Data records:

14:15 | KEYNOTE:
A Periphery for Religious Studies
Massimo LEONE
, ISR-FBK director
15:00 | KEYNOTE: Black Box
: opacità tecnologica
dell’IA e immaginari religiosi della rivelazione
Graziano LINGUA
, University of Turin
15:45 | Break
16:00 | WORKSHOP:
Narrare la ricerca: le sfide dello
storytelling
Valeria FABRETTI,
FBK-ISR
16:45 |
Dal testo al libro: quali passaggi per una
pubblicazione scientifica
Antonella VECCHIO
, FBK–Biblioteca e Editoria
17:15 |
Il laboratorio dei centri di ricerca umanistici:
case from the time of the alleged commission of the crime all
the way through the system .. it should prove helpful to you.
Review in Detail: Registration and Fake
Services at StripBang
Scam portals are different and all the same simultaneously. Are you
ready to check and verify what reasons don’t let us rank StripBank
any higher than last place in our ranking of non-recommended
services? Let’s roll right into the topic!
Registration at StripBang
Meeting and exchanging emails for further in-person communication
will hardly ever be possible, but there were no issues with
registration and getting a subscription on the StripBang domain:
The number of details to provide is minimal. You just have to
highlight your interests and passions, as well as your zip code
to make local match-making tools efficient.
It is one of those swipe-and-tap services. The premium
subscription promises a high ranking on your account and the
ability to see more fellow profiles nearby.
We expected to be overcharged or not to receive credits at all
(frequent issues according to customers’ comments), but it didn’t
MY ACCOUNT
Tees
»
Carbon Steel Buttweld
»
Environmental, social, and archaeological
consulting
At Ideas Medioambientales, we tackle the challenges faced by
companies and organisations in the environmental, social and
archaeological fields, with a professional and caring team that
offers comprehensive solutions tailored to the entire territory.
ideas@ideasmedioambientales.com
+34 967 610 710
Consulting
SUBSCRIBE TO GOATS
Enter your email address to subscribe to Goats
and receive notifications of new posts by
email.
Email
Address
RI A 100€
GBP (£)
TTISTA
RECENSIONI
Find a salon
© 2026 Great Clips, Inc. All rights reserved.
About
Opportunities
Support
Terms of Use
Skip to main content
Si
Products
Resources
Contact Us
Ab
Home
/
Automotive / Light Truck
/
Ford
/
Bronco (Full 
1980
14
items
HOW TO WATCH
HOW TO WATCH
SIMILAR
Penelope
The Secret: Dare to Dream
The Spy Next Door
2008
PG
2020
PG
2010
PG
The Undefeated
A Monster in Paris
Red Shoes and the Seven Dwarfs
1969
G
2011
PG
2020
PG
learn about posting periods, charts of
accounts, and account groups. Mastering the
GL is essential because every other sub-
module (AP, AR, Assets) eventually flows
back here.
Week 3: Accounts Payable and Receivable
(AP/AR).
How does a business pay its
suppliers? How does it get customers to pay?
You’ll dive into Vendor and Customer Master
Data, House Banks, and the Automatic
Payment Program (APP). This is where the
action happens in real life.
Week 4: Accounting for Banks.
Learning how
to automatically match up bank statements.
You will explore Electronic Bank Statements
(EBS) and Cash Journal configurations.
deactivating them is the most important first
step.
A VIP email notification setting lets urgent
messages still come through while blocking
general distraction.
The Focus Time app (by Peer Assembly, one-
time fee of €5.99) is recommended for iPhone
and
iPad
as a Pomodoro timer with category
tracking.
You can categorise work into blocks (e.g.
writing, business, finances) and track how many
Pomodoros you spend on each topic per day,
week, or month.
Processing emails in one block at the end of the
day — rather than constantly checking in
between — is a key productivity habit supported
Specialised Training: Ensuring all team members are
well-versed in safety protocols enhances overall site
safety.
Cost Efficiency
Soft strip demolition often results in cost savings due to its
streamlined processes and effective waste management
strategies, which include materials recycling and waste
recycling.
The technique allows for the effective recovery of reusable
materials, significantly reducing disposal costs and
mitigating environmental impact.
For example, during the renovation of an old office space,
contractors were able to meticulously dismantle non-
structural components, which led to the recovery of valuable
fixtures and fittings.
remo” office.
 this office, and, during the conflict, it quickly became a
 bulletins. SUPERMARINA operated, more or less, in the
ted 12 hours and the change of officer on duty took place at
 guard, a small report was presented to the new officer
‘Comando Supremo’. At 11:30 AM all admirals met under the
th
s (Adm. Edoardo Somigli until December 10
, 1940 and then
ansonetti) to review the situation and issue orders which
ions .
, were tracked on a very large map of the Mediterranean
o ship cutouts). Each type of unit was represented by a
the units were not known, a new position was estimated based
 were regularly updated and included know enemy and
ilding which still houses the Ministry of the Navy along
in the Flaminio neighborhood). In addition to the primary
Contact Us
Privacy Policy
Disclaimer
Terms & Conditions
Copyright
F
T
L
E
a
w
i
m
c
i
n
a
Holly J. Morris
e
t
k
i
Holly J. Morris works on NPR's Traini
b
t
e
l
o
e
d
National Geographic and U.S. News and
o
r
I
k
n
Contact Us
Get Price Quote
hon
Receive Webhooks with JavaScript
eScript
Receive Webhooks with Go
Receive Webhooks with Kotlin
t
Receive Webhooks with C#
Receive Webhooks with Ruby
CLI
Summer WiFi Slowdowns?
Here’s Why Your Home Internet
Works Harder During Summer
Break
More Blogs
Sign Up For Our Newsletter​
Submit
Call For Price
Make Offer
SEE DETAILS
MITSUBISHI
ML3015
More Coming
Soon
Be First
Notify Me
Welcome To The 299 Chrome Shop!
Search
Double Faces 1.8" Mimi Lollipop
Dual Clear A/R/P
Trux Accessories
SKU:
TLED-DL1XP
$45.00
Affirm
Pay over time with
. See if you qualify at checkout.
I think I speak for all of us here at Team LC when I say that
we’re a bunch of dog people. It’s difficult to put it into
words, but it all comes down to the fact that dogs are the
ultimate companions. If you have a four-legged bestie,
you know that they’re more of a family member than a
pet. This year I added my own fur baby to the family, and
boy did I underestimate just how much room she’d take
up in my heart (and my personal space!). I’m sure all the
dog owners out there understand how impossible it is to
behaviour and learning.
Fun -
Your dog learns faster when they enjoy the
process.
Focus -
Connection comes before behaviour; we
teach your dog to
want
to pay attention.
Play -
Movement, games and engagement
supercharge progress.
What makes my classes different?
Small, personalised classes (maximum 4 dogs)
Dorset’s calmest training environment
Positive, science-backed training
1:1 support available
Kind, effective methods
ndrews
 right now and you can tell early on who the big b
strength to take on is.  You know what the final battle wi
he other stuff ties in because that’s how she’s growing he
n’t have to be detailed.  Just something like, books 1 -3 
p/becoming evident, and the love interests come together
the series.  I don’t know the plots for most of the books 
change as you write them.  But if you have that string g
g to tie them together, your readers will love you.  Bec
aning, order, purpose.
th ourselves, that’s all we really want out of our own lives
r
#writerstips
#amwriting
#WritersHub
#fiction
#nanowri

### REQUIRED WORK
Retype every record exactly, omitting nothing.

### EXPECTED OUTPUT
14:15 | KEYNOTE:
A Periphery for Religious Studies
Massimo LEONE
, ISR-FBK director
15:00 | KEYNOTE: Black Box
: opacità tecnologica
dell’IA e immaginari religiosi della rivelazione
Graziano LINGUA
, University of Turin
15:45 | Break
16:00 | WORKSHOP:
Narrare la ricerca: le sfide dello
storytelling
Valeria FABRETTI,
FBK-ISR
16:45 |
Dal testo al libro: quali passaggi per una
pubblicazione scientifica
Antonella VECCHIO
, FBK–Biblioteca e Editoria
17:15 |
Il laboratorio dei centri di ricerca umanistici:
case from the time of the alleged commission of the crime all
the way through the system .. it should prove helpful to you.
Review in Detail: Registration and Fake
Services at StripBang
Scam portals are different and all the same simultaneously. Are you
ready to check and verify what reasons don’t let us rank StripBank
any higher than last place in our ranking of non-recommended
services? Let’s roll right into the topic!
Registration at StripBang
Meeting and exchanging emails for further in-person communication
will hardly ever be possible, but there were no issues with
registration and getting a subscription on the StripBang domain:
The number of details to provide is minimal. You just have to
highlight your interests and passions, as well as your zip code
to make local match-making tools efficient.
It is one of those swipe-and-tap services. The premium
subscription promises a high ranking on your account and the
ability to see more fellow profiles nearby.
We expected to be overcharged or not to receive credits at all
(frequent issues according to customers’ comments), but it didn’t
MY ACCOUNT
Tees
»
Carbon Steel Buttweld
»
Environmental, social, and archaeological
consulting
At Ideas Medioambientales, we tackle the challenges faced by
companies and organisations in the environmental, social and
archaeological fields, with a professional and caring team that
offers comprehensive solutions tailored to the entire territory.
ideas@ideasmedioambientales.com
+34 967 610 710
Consulting
SUBSCRIBE TO GOATS
Enter your email address to subscribe to Goats
and receive notifications of new posts by
email.
Email
Address
RI A 100€
GBP (£)
TTISTA
RECENSIONI
Find a salon
© 2026 Great Clips, Inc. All rights reserved.
About
Opportunities
Support
Terms of Use
Skip to main content
Si
Products
Resources
Contact Us
Ab
Home
/
Automotive / Light Truck
/
Ford
/
Bronco (Full 
1980
14
items
HOW TO WATCH
HOW TO WATCH
SIMILAR
Penelope
The Secret: Dare to Dream
The Spy Next Door
2008
PG
2020
PG
2010
PG
The Undefeated
A Monster in Paris
Red Shoes and the Seven Dwarfs
1969
G
2011
PG
2020
PG
learn about posting periods, charts of
accounts, and account groups. Mastering the
GL is essential because every other sub-
module (AP, AR, Assets) eventually flows
back here.
Week 3: Accounts Payable and Receivable
(AP/AR).
How does a business pay its
suppliers? How does it get customers to pay?
You’ll dive into Vendor and Customer Master
Data, House Banks, and the Automatic
Payment Program (APP). This is where the
action happens in real life.
Week 4: Accounting for Banks.
Learning how
to automatically match up bank statements.
You will explore Electronic Bank Statements
(EBS) and Cash Journal configurations.
deactivating them is the most important first
step.
A VIP email notification setting lets urgent
messages still come through while blocking
general distraction.
The Focus Time app (by Peer Assembly, one-
time fee of €5.99) is recommended for iPhone
and
iPad
as a Pomodoro timer with category
tracking.
You can categorise work into blocks (e.g.
writing, business, finances) and track how many
Pomodoros you spend on each topic per day,
week, or month.
Processing emails in one block at the end of the
day — rather than constantly checking in
between — is a key productivity habit supported
Specialised Training: Ensuring all team members are
well-versed in safety protocols enhances overall site
safety.
Cost Efficiency
Soft strip demolition often results in cost savings due to its
streamlined processes and effective waste management
strategies, which include materials recycling and waste
recycling.
The technique allows for the effective recovery of reusable
materials, significantly reducing disposal costs and
mitigating environmental impact.
For example, during the renovation of an old office space,
contractors were able to meticulously dismantle non-
structural components, which led to the recovery of valuable
fixtures and fittings.
remo” office.
 this office, and, during the conflict, it quickly became a
 bulletins. SUPERMARINA operated, more or less, in the
ted 12 hours and the change of officer on duty took place at
 guard, a small report was presented to the new officer
‘Comando Supremo’. At 11:30 AM all admirals met under the
th
s (Adm. Edoardo Somigli until December 10
, 1940 and then
ansonetti) to review the situation and issue orders which
ions .
, were tracked on a very large map of the Mediterranean
o ship cutouts). Each type of unit was represented by a
the units were not known, a new position was estimated based
 were regularly updated and included know enemy and
ilding which still houses the Ministry of the Navy along
in the Flaminio neighborhood). In addition to the primary
Contact Us
Privacy Policy
Disclaimer
Terms & Conditions
Copyright
F
T
L
E
a
w
i
m
c
i
n
a
Holly J. Morris
e
t
k
i
Holly J. Morris works on NPR's Traini
b
t
e
l
o
e
d
National Geographic and U.S. News and
o
r
I
k
n
Contact Us
Get Price Quote
hon
Receive Webhooks with JavaScript
eScript
Receive Webhooks with Go
Receive Webhooks with Kotlin
t
Receive Webhooks with C#
Receive Webhooks with Ruby
CLI
Summer WiFi Slowdowns?
Here’s Why Your Home Internet
Works Harder During Summer
Break
More Blogs
Sign Up For Our Newsletter​
Submit
Call For Price
Make Offer
SEE DETAILS
MITSUBISHI
ML3015
More Coming
Soon
Be First
Notify Me
Welcome To The 299 Chrome Shop!
Search
Double Faces 1.8" Mimi Lollipop
Dual Clear A/R/P
Trux Accessories
SKU:
TLED-DL1XP
$45.00
Affirm
Pay over time with
. See if you qualify at checkout.
I think I speak for all of us here at Team LC when I say that
we’re a bunch of dog people. It’s difficult to put it into
words, but it all comes down to the fact that dogs are the
ultimate companions. If you have a four-legged bestie,
you know that they’re more of a family member than a
pet. This year I added my own fur baby to the family, and
boy did I underestimate just how much room she’d take
up in my heart (and my personal space!). I’m sure all the
dog owners out there understand how impossible it is to
behaviour and learning.
Fun -
Your dog learns faster when they enjoy the
process.
Focus -
Connection comes before behaviour; we
teach your dog to
want
to pay attention.
Play -
Movement, games and engagement
supercharge progress.
What makes my classes different?
Small, personalised classes (maximum 4 dogs)
Dorset’s calmest training environment
Positive, science-backed training
1:1 support available
Kind, effective methods
ndrews
 right now and you can tell early on who the big b
strength to take on is.  You know what the final battle wi
he other stuff ties in because that’s how she’s growing he
n’t have to be detailed.  Just something like, books 1 -3 
p/becoming evident, and the love interests come together
the series.  I don’t know the plots for most of the books 
change as you write them.  But if you have that string g
g to tie them together, your readers will love you.  Bec
aning, order, purpose.
th ourselves, that’s all we really want out of our own lives
r
#writerstips
#amwriting
#WritersHub
#fiction
#nanowri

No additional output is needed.